On the day of the weigh-ins, news broke out that Barao had been pulled out of the bout for an accident while making weight and newcomer Joe Soto had taken his spot instead. Barao apparently fainted and hit his head in the bathtub and had to be taken to a hospital. Fortunately, Dillashaw was willing to fight the last-minute replacement and salvage a card that barely drew over 125,000 PPV buys and a total gate of $700,000 unlike a certain champion down the list.


Aldo’s controversial broken rib (UFC 186, 2015)

In this same year, the last-minute injury bug struck involving another Irishman, though he was on the opposite end of the bad news. The UFC’s most hyped title fight involving UFC featherweight champion and pound-for-pound king Jose Aldo and the fastest-rising MMA superstar Conor McGregor had to be postponed as the champion was struck during practice and fractured a rib. The news of Aldo’s injury broke out just over two weeks before the fight and there was question of whether he would pull out or compete. Even with x-rays depicting his injury, there were mixed opinions on whether Aldo was really able to physically compete and if he would go through with the fight.

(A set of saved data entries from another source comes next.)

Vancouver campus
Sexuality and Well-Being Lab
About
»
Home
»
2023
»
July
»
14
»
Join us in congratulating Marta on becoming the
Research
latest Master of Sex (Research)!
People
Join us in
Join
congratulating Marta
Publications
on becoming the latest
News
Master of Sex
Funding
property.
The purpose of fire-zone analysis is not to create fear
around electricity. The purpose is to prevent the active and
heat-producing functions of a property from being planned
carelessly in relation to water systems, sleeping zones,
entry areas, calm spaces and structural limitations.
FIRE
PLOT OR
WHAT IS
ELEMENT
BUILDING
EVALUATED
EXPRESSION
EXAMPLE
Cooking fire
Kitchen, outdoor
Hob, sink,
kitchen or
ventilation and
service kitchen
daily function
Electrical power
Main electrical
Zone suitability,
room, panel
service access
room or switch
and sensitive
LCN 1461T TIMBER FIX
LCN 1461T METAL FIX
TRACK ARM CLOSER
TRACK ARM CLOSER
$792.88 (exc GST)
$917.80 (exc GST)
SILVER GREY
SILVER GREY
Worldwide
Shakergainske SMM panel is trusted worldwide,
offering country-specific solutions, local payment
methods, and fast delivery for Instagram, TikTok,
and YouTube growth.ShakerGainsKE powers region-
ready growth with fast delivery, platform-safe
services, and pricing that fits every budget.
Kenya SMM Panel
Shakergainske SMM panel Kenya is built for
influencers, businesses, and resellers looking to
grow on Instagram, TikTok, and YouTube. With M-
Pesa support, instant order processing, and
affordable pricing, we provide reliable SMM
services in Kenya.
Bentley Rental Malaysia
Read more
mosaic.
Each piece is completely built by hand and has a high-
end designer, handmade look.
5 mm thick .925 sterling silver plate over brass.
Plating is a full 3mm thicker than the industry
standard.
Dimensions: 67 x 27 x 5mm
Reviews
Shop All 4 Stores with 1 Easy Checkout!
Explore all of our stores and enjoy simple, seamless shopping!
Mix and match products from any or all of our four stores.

In the end, Aldo would be forced to pull out and former two-time title challenger Chad Mendes would step up on short notice. While McGregor stayed on the card and the event was still a rousing success — 850,000 PPV buys and 7.2 million gate — months of promotion, marketing and drama between Aldo and McGregor fizzled out in anticlimactic fashion and one could only speculate how much the event would’ve really done had Aldo not been injured.


Jones infamously refuses title fight after Henderson’s injury (UFC 151, 2012)

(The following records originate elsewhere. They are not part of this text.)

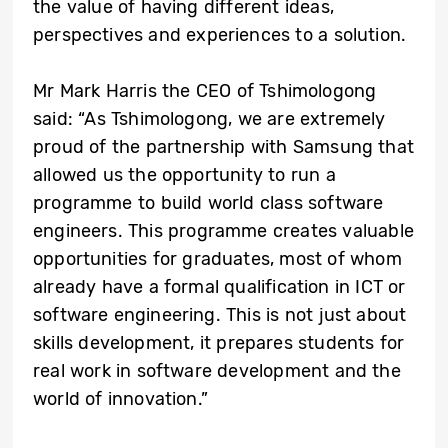
the value of having different ideas,
perspectives and experiences to a solution.
Mr Mark Harris the CEO of Tshimologong
said: “As Tshimologong, we are extremely
proud of the partnership with Samsung that
allowed us the opportunity to run a
programme to build world class software
engineers. This programme creates valuable
opportunities for graduates, most of whom
already have a formal qualification in ICT or
software engineering. This is not just about
skills development, it prepares students for
real work in software development and the
world of innovation.”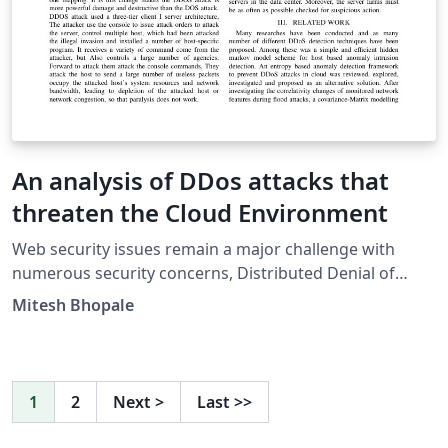
An analysis of DDos attacks that
threaten the Cloud Environment
Web security issues remain a major challenge with
numerous security concerns, Distributed Denial of
Service Attack (DDos) leads among these. It was
Mitesh Bhopale
evolved from DOS and its main purpose is to consume
large amount of server resources so that the server
cannot provide service to normal users. Attackers
usually gain access to large number of computers by
1
2
Next
>
Last
>>
exploiting the vulnerabilities to set up attack armies
(i.e., Botnets). This paper will review and analyse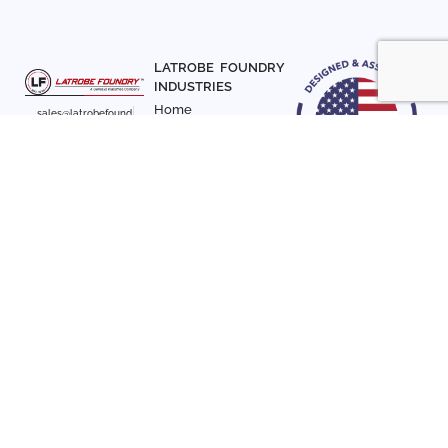
LATROBE FOUNDRY
INDUSTRIES
Home
sales@latrobefound
About Us
ry.com
T. 941-722-3600
Parts
F. 941-870-7831
Materials
Sign up with your email
Articles
address to receive
Contact Us
news and updates
FOLLOW US
SIGN UP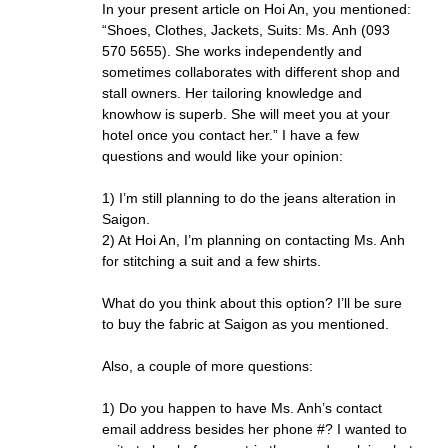
In your present article on Hoi An, you mentioned:
“Shoes, Clothes, Jackets, Suits: Ms. Anh (093
570 5655). She works independently and
sometimes collaborates with different shop and
stall owners. Her tailoring knowledge and
knowhow is superb. She will meet you at your
hotel once you contact her.” I have a few
questions and would like your opinion:
1) I’m still planning to do the jeans alteration in
Saigon.
2) At Hoi An, I’m planning on contacting Ms. Anh
for stitching a suit and a few shirts.
What do you think about this option? I’ll be sure
to buy the fabric at Saigon as you mentioned.
Also, a couple of more questions:
1) Do you happen to have Ms. Anh’s contact
email address besides her phone #? I wanted to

Jon Jones - Matthew Sherwood AP

Jon Jones – Matthew Sherwood AP

Sept. 1, 2012. The date of the first ever cancelled UFC PPV in the company’s 20-year history with Zuffa. UFC light heavyweight champion Jon Jones was set to defend his belt against former two-division Pride champion Dan Henderson. Jones was MMA’s biggest rising star at this point and “Hendo” was a living legend and their fight alone was expected to carry an otherwise lackluster PPV.

One week prior to the fight, Dana White broke news that Hendo had injured his MCL and had pulled out of the fight. Desperately, White offered Jones a replacement contender in Chael Sonnen, but the champion and his camp turned it down. The event had to be cancelled and a frustrated White blamed Jones’ longtime coach Greg Jackson for advising the champion not to take the fight.

There was widespread criticism spread throughout with many fans and fighters criticizing Jones and Jackson for refusing to take the fight and saving the card while many blamed Dana and the UFC for creating such a shallow PPV that it was unable to handle the loss of any major fights. “Hendo” was also criticized for not speaking up on his injury when news surfaced he had been hurt three weeks prior to the announcement.

To this day, UFC 151 would serve as one of only two UFC events (UFC 176 being the other) to have been cancelled and a grim eye-opener on the frailty and unpredictability of MMA matchmaking.